Dixon nodded. He rose, surprising the officer with his height. “Where is Bauer?”
“Got me,” said the officer, trotting back toward the tower area.
Dixon asked half a dozen people if they’d seen Bauer without getting a positive response. Finally he flagged down a marine captain with a clipboard who was trotting toward a British plane. Jet engines were roaring all around and he had to practically tackle the officer, shouting directly into his ear.
“I’m looking for Major Bauer.”
“Why?”
“I’m supposed to help debrief pilots.”
“Here you go,” said the captain, handing over the clipboard.
“You’re Bauer?”
“No. But my plane’s ready and I got to get back to my unit. Bauer’s up there.
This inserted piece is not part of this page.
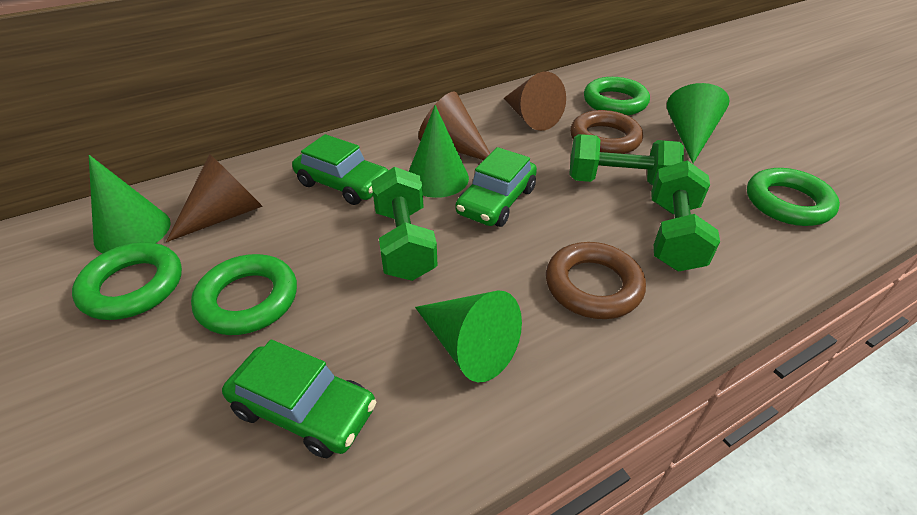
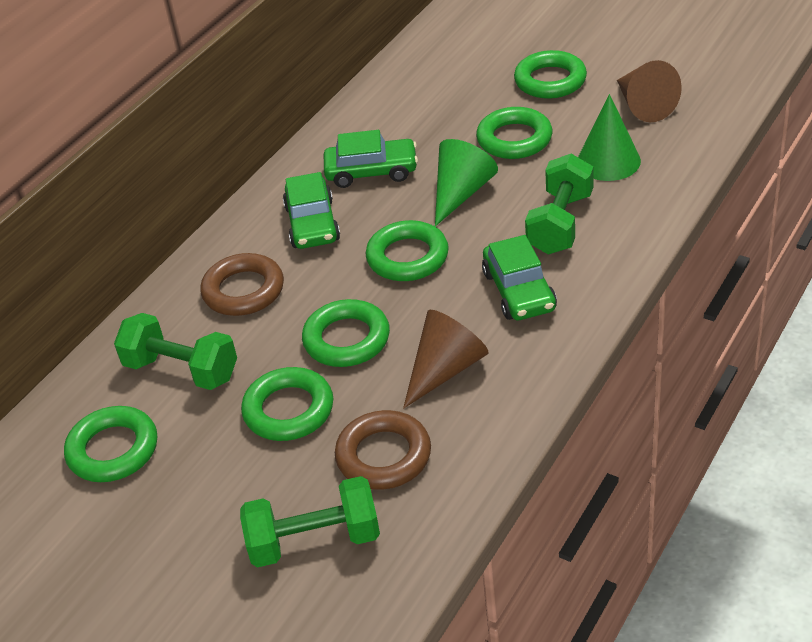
brown cone: [166,154,263,242] [418,92,491,160] [504,72,566,131] = 3 -> [403,310,489,408] [617,60,682,122] = 2
green cone: [89,155,171,253] [409,105,469,198] [415,290,522,382] [667,83,730,163] = 4 -> [435,139,498,226] [578,94,641,181] = 2
green ring: [72,242,182,320] [191,254,297,335] [584,77,650,115] [747,168,840,226] = 4 -> [64,406,157,482] [241,367,333,441] [302,299,390,367] [366,220,449,281] [476,107,552,159] [514,50,587,99] = 6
There’s a communications set up in the Humvee. See it?”
He didn’t, but the marine, obviously shanghaied into the job earlier, disappeared before he could ask for more directions.
The clipboard had a thick sheaf of unlined, completely blank paper. There was a pen beneath the clip, which turned out not to work.
While he recognized the type of plane before him — it was a two-place Tornado, one of the most common British types in the Gulf — he wasn’t precisely sure what kind of mission it would typically be tasked.
Had a hell of a drawing on the nose, though. A woman who was primarily boobs was getting a missile right where it counted.
“Like the tart?” the pilot yelled down from the fuselage.
“Excuse me?” Dixon yelled back.
“The drawing. It’s m’wife.” He laughed. “It’s the backseater’s wife, actually.” He laughed again.
Between the roar of incoming jets and the subdued whine of the Tornado, not to mention the pilot’s accent, Dixon caught maybe a third of any given sentence.